■ **Short exercise**
Convert the text lines of the material below into a JSON list of strings, with one string per line and no blank lines. Leave the pictures out of the answer.
+++ Material to process
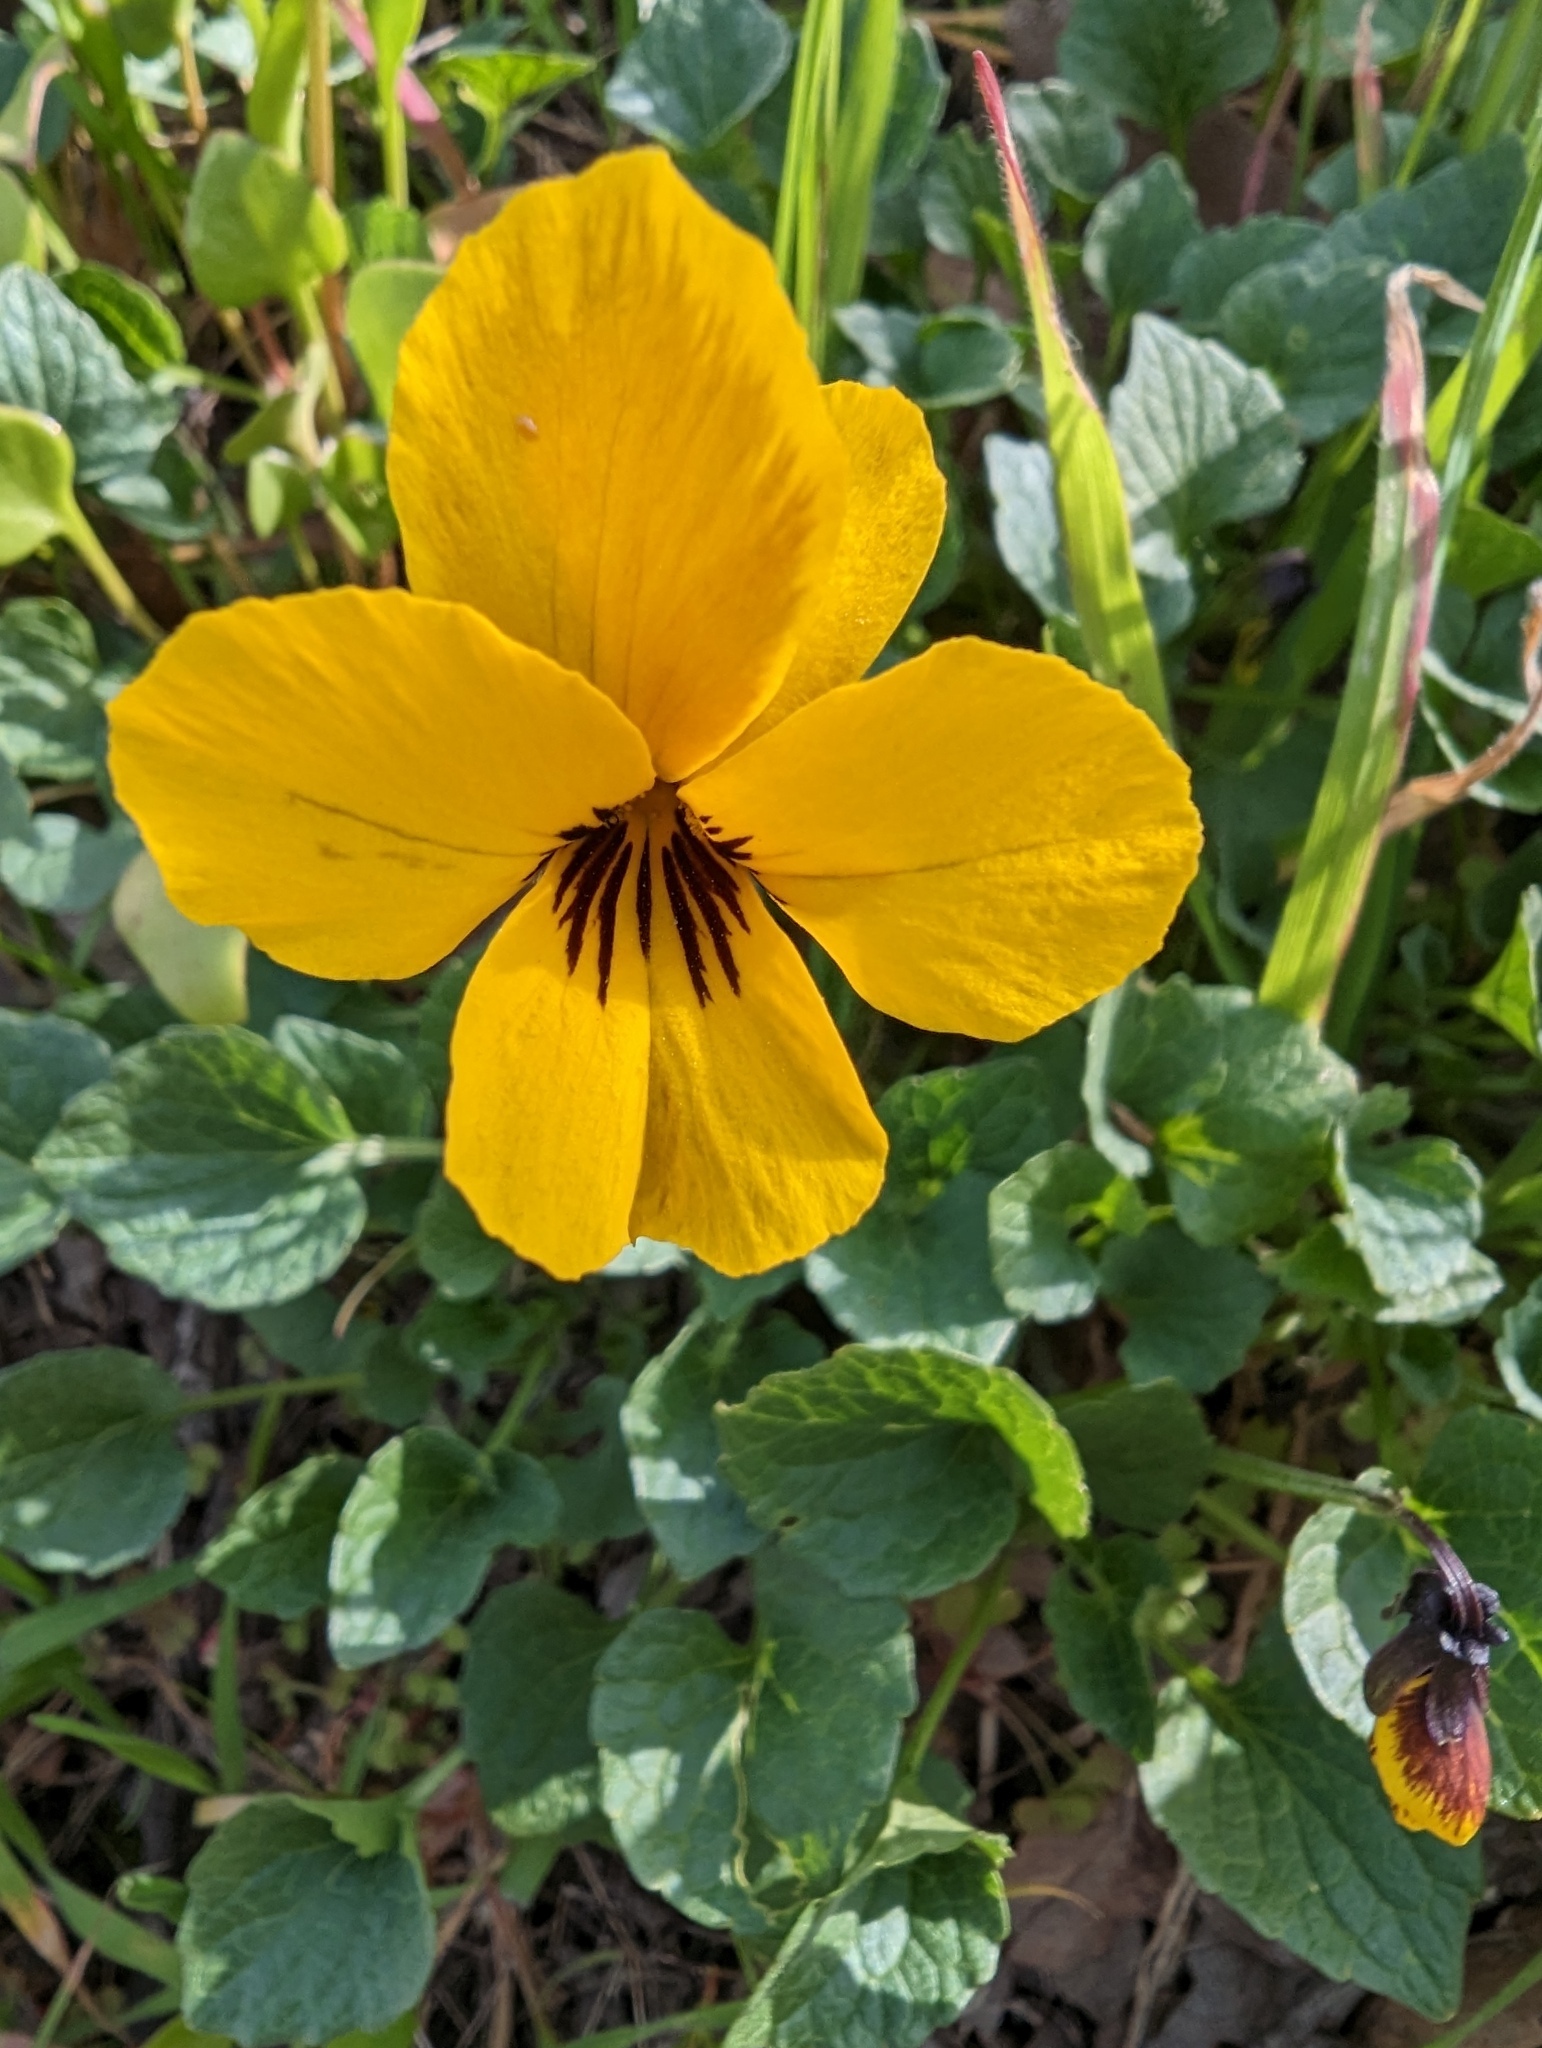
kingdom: Plantae
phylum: Tracheophyta
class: Magnoliopsida
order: Malpighiales
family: Violaceae
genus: Viola
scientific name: Viola pedunculata
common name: California golden violet
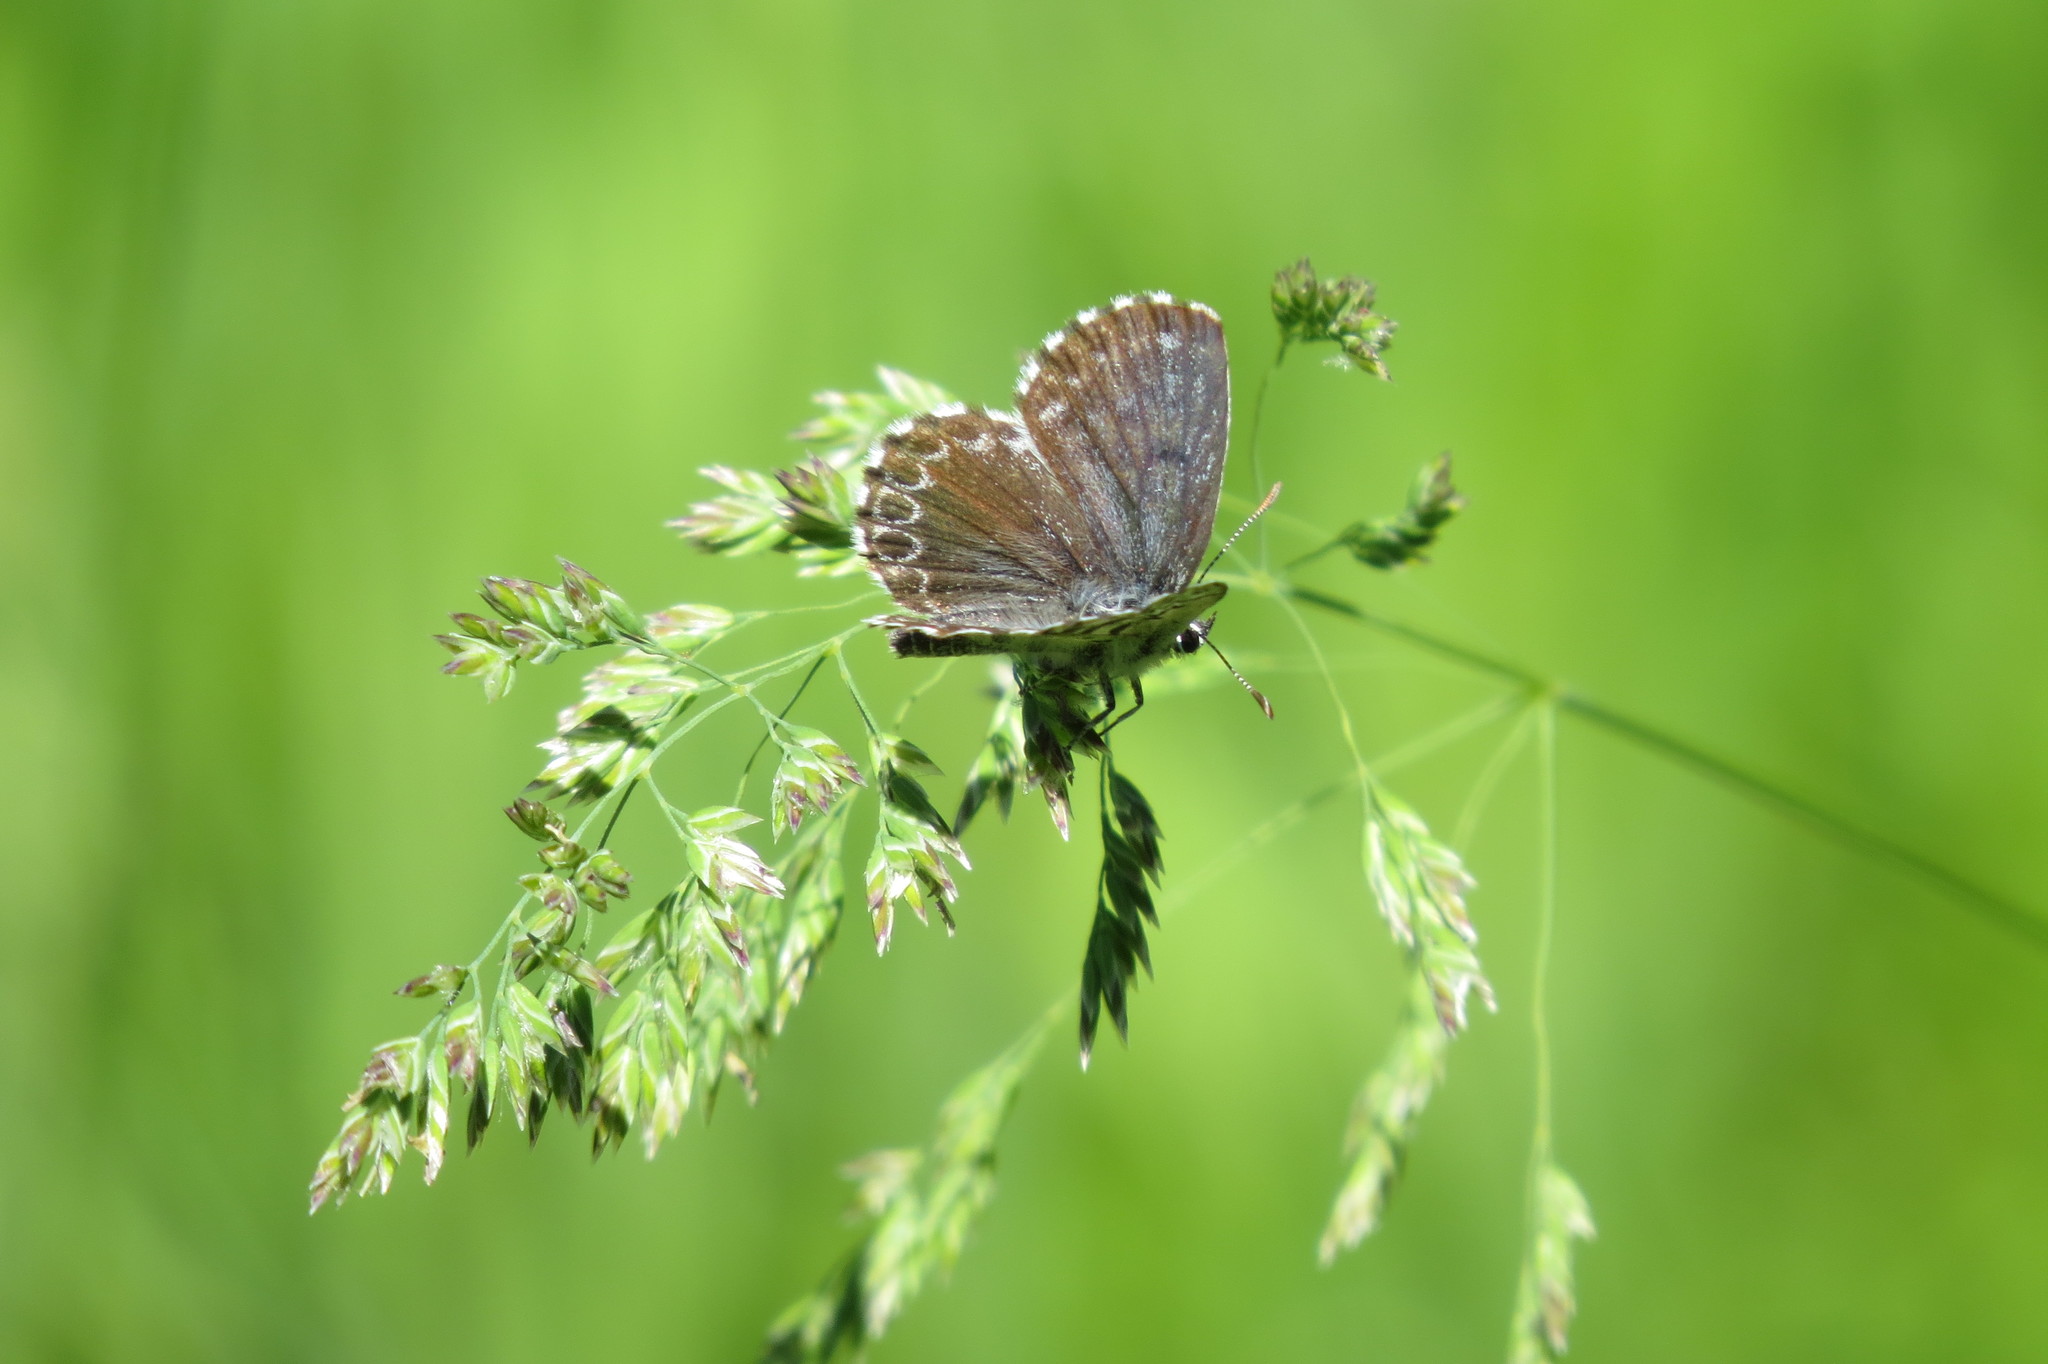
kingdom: Animalia
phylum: Arthropoda
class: Insecta
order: Lepidoptera
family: Lycaenidae
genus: Scolitantides
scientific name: Scolitantides orion
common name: Chequered blue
++++++
■ **Result for this task**
[
  "kingdom: Plantae",
  "phylum: Tracheophyta",
  "class: Magnoliopsida",
  "order: Malpighiales",
  "family: Violaceae",
  "genus: Viola",
  "scientific name: Viola pedunculata",
  "common name: California golden violet",
  "kingdom: Animalia",
  "phylum: Arthropoda",
  "class: Insecta",
  "order: Lepidoptera",
  "family: Lycaenidae",
  "genus: Scolitantides",
  "scientific name: Scolitantides orion",
  "common name: Chequered blue"
]